Le ossessioni vengono definite come: idee, pensieri, impulsi o immagini ricorrenti e persistenti che si intromettono nella coscienza causando ansia e disagio, non riflettendo semplicemente una semplice preoccupazione.

Ciò di cui è vittima la persona ossessiva viene ben descritto dalle parole di Fachinelli:“le operazioni volte alla più perfetta esecuzione dell’agire comportano, in realtà, la sua tendenziale esclusione, la riaffermazione di uno stato di immutabilità ed immobilità nel presente. Non c’è né futuro né passato, c’è una condizione “stazionaria” nella permanente irrequietezza”.

Emerge chiaramente come l’ossessivo fatichi a tradurre in azione ciò che sta pensando perché continuamente assalito dai dubbi circa la perfezione o meno di quello che ha pensato e quindi sulla correttezza o meno di quello che deve fare concretamente. Quello descritto da Fachinelli sembra un limbo in cui l’ossessivo è destinato a rimanere senza possibilità di emergerne, ed un tempo a cui è destinato a sottostare, un tempo ciclico, ricorsivo, dove non c’è la possibilità di andare avanti, ma solo di permanere nella stessa identica situazione. Quello che l’ossessivo cerca con tutti i mezzi di fronteggiare è proprio il cambiamento, la possibilità di andare avanti, che viene avvertita con dei forti sentimenti di colpa. Per non contattare tutto questo si condanna all’immobilità.

Le compulsioni

Pur avendo la stessa identica finalità delle ossessioni, le compulsioni riguardano invece un agire che invade del tutto il campo senza permettere al soggetto di accedere al pensiero (che viene utilizzato solo compulsivamente, come contare, pregare, ripetere alcune parole). Un esempio molto noto a tutti, ma che difficilmente verrebbe definito come compulsione, è quello della persona che ha il bisogno impellente di giocare la schedina ogni ora, piuttosto che di perdere quasi tutto il suo tempo a controllare l’esito delle scommesse, o ancora a cercare spasmodicamente una gratificazione sessuale finanche a pagamento.

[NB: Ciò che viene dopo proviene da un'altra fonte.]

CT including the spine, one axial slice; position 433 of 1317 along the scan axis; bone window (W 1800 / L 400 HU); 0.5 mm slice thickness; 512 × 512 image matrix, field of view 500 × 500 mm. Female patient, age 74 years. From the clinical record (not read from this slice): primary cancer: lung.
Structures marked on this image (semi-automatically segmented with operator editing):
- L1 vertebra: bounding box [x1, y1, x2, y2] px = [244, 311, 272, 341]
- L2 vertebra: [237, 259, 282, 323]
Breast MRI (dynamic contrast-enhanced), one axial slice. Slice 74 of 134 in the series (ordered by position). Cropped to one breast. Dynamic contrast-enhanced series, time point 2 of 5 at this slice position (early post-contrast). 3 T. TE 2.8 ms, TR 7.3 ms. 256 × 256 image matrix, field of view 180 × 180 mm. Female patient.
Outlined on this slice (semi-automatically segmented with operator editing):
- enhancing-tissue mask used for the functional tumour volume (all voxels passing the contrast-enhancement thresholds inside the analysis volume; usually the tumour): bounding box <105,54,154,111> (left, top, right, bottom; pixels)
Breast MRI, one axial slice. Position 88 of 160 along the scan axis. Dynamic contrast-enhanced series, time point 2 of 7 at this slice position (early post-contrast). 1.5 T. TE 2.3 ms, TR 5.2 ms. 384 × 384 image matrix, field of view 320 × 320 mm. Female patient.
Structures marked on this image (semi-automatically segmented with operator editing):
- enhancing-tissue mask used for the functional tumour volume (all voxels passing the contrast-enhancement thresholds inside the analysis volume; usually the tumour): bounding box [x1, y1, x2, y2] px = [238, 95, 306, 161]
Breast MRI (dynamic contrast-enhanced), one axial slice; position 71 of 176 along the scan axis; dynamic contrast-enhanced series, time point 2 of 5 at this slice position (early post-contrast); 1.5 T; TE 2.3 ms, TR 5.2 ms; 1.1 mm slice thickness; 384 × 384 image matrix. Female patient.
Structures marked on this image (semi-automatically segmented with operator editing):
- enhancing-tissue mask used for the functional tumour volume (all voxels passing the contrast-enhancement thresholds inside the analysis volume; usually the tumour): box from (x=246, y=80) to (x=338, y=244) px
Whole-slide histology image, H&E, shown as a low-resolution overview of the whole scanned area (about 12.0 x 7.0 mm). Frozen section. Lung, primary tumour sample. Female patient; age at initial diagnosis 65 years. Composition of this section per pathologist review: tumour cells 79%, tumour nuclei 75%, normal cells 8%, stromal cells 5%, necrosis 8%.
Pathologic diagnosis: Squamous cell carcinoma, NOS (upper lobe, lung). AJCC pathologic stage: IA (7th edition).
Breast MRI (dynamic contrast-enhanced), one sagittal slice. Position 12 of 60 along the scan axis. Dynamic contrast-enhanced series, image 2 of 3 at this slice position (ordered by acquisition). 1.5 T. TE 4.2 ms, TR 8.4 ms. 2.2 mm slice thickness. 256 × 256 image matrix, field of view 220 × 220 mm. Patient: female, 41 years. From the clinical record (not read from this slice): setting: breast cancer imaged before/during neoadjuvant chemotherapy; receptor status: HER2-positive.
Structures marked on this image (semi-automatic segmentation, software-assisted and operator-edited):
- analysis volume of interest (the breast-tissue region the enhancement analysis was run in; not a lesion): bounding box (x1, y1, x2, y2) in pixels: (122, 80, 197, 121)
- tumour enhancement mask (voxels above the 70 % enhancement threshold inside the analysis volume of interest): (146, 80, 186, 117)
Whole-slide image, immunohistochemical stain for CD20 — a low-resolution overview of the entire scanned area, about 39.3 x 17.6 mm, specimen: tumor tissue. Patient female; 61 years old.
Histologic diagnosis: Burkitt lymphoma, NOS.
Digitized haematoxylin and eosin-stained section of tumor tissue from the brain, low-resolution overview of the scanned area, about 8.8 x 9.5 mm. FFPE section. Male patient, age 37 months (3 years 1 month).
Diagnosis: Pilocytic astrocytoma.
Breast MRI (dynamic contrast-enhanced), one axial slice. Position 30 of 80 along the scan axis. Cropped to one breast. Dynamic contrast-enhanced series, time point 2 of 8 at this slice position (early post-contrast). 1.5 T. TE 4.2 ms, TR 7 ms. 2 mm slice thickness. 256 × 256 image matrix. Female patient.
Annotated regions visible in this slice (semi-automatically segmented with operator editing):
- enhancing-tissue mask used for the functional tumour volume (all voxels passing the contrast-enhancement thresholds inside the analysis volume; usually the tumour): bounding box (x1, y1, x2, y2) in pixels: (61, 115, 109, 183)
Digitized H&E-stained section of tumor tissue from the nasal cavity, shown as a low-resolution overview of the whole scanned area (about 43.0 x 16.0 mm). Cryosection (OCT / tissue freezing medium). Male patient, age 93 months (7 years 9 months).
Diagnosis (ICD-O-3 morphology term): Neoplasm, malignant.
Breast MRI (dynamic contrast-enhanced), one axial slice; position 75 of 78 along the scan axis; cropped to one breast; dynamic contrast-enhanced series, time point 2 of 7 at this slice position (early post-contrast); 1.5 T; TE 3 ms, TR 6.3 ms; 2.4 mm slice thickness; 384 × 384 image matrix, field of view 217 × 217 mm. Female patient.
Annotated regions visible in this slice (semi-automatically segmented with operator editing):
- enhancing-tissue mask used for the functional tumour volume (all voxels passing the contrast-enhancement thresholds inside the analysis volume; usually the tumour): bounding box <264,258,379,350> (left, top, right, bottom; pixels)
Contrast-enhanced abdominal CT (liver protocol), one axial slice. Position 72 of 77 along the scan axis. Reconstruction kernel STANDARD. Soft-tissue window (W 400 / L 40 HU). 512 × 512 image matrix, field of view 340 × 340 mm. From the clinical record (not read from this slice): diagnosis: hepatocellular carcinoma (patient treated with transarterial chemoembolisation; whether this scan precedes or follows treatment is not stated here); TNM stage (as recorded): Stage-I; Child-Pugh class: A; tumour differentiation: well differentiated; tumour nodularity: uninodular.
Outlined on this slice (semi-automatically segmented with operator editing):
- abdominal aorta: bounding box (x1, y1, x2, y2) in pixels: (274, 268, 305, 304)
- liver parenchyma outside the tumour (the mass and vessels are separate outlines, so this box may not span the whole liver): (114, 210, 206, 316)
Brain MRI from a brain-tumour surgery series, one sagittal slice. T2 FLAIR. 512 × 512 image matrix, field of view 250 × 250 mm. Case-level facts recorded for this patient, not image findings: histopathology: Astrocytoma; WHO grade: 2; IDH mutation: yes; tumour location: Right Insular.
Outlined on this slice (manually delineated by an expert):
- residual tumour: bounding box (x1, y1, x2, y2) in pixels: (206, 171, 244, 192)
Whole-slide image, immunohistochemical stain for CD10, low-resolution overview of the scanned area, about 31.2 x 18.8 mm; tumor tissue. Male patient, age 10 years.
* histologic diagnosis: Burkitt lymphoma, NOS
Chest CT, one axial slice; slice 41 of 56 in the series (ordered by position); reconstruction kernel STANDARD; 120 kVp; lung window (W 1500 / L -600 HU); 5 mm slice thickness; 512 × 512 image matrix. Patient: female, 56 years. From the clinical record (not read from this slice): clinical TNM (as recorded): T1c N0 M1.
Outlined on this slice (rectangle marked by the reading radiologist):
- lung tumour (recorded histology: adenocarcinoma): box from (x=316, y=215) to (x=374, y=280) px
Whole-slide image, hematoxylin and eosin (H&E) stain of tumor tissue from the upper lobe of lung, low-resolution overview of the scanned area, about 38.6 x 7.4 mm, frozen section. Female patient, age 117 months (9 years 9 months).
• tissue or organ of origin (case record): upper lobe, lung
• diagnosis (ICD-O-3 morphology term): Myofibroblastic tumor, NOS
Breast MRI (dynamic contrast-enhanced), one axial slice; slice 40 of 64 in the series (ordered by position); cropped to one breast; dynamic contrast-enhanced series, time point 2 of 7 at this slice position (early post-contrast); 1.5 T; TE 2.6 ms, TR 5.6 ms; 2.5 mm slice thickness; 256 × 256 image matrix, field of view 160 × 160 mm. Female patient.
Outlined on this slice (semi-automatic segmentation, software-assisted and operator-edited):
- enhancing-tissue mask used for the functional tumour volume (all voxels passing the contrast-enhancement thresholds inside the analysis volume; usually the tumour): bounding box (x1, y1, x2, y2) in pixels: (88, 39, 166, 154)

In entrambi i casi la funzione del sintomo è quella di ostacolare l’emergere dei sentimenti di angoscia avvertiti dal soggetto come pericolosi per la propria sopravvivenza psichica con il risultato di una totale immobilità evolutiva. Il lavoro psicoterapico con persone affette da questo tipo di patologia sarà volto innanzitutto a dar vita ad una relazione di fiducia con il terapeuta dove il soggetto potrà sentirsi meno solo nell’affrontare sentimenti percepiti da lui come pericolosi e che, normalmente, vengono tenuti a bada attraverso i comportamenti patologici descritti.